▶ **DATA SHOWN**

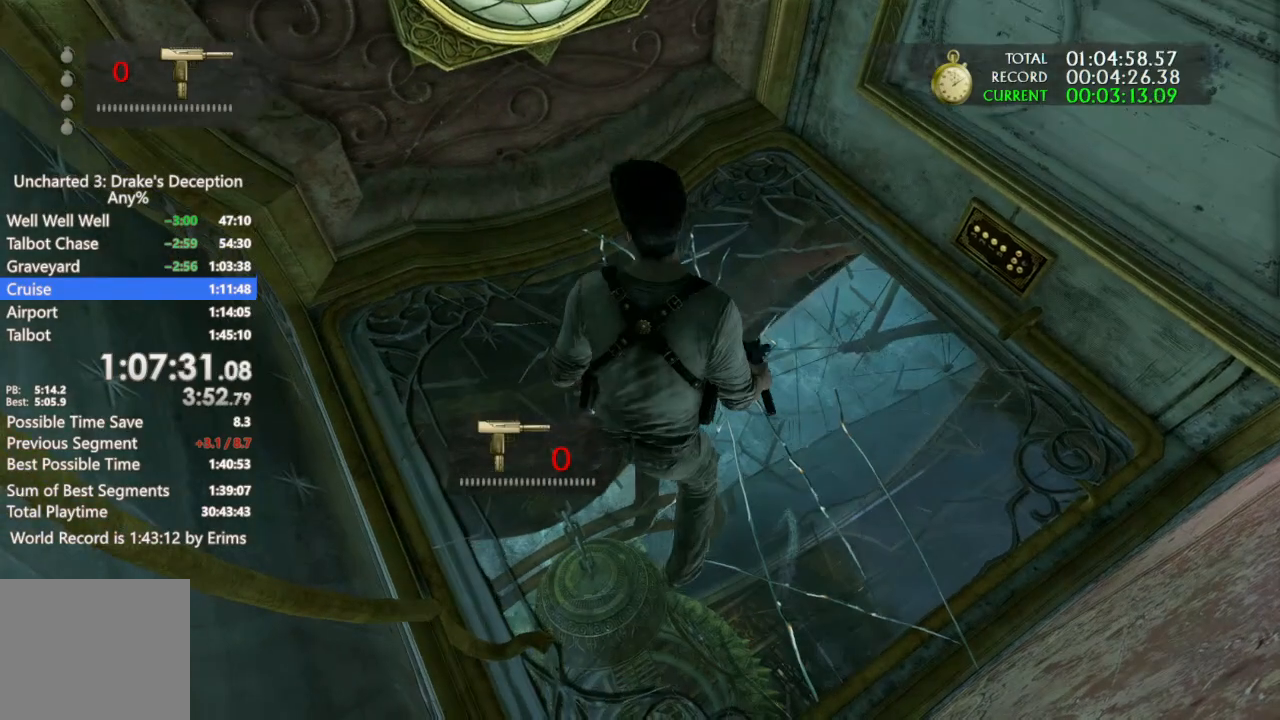
{"buttons": ["R2"], "left_stick": "center", "right_stick": "center", "button_events": [[333, "R2", "down"]]}
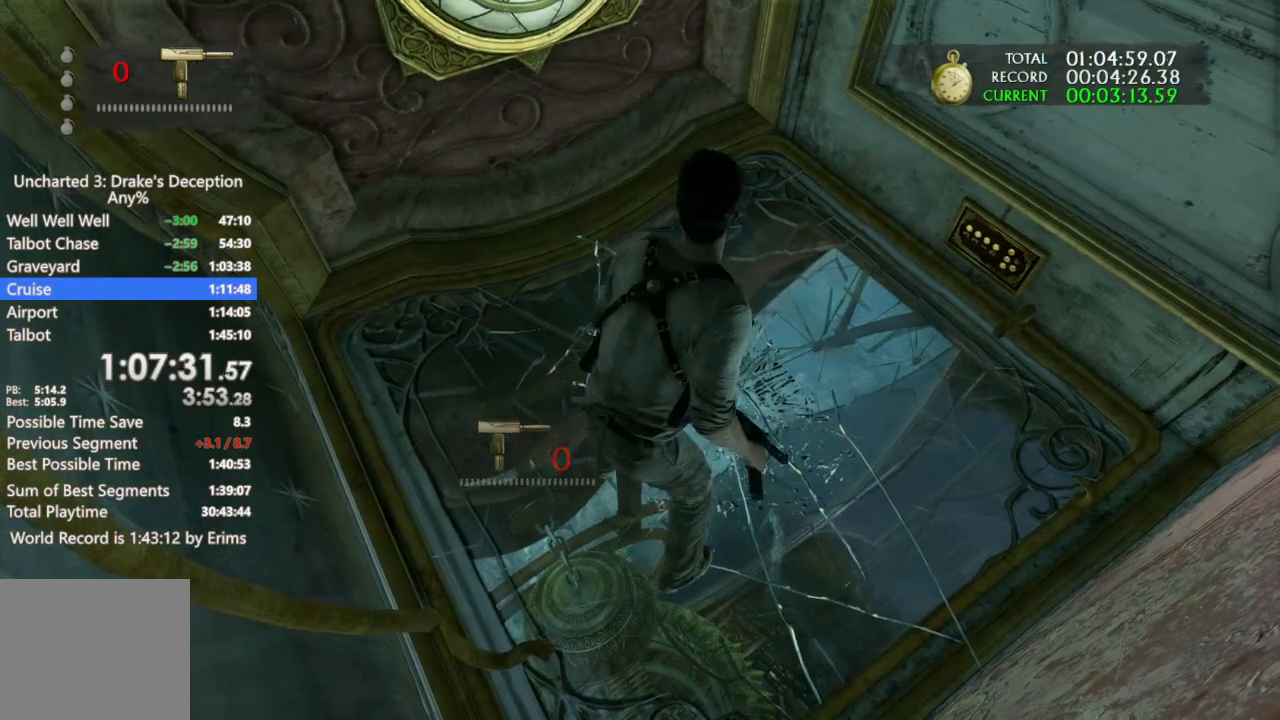
{"buttons": ["R2"], "left_stick": "center", "right_stick": "center", "button_events": []}
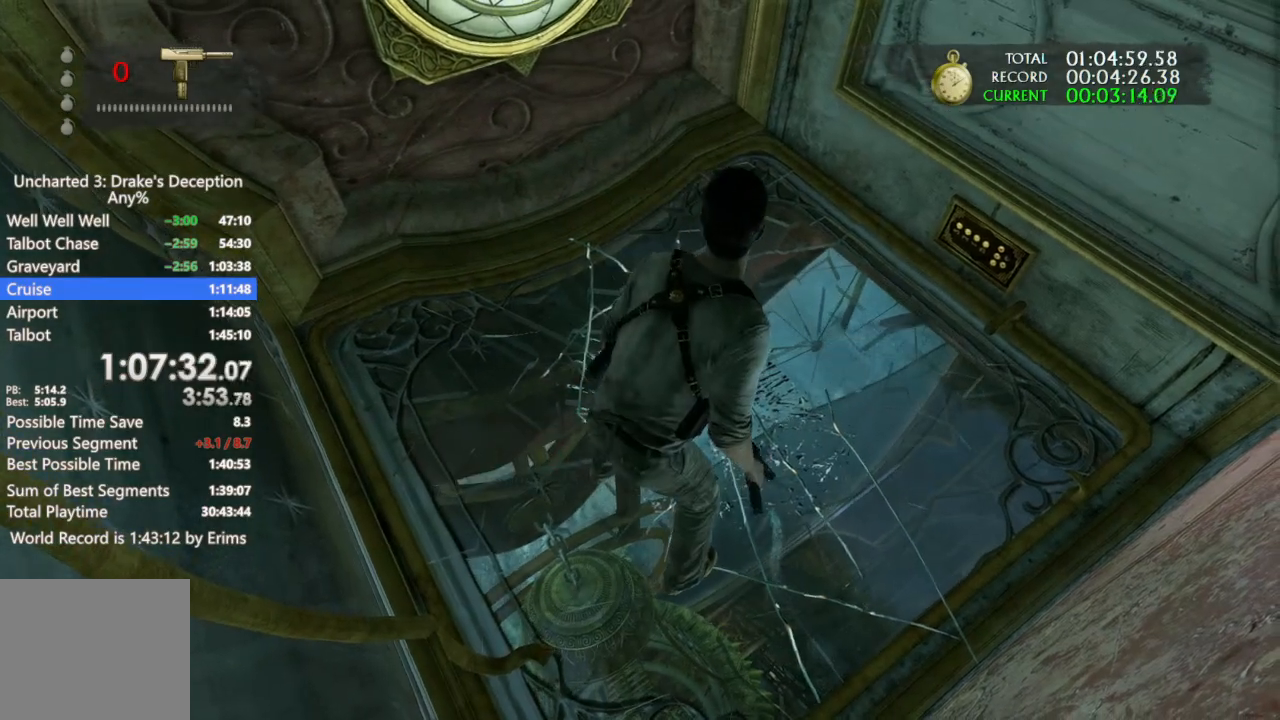
{"buttons": [], "left_stick": "center", "right_stick": "center", "button_events": [[400, "R2", "up"]]}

▶ **TASK INSTRUCTIONS**
Restate the data word for word, minus any images.

▶ **FINISHED EXERCISE**
{"buttons": ["R2"], "left_stick": "center", "right_stick": "center", "button_events": [[333, "R2", "down"]]}
{"buttons": ["R2"], "left_stick": "center", "right_stick": "center", "button_events": []}
{"buttons": [], "left_stick": "center", "right_stick": "center", "button_events": [[400, "R2", "up"]]}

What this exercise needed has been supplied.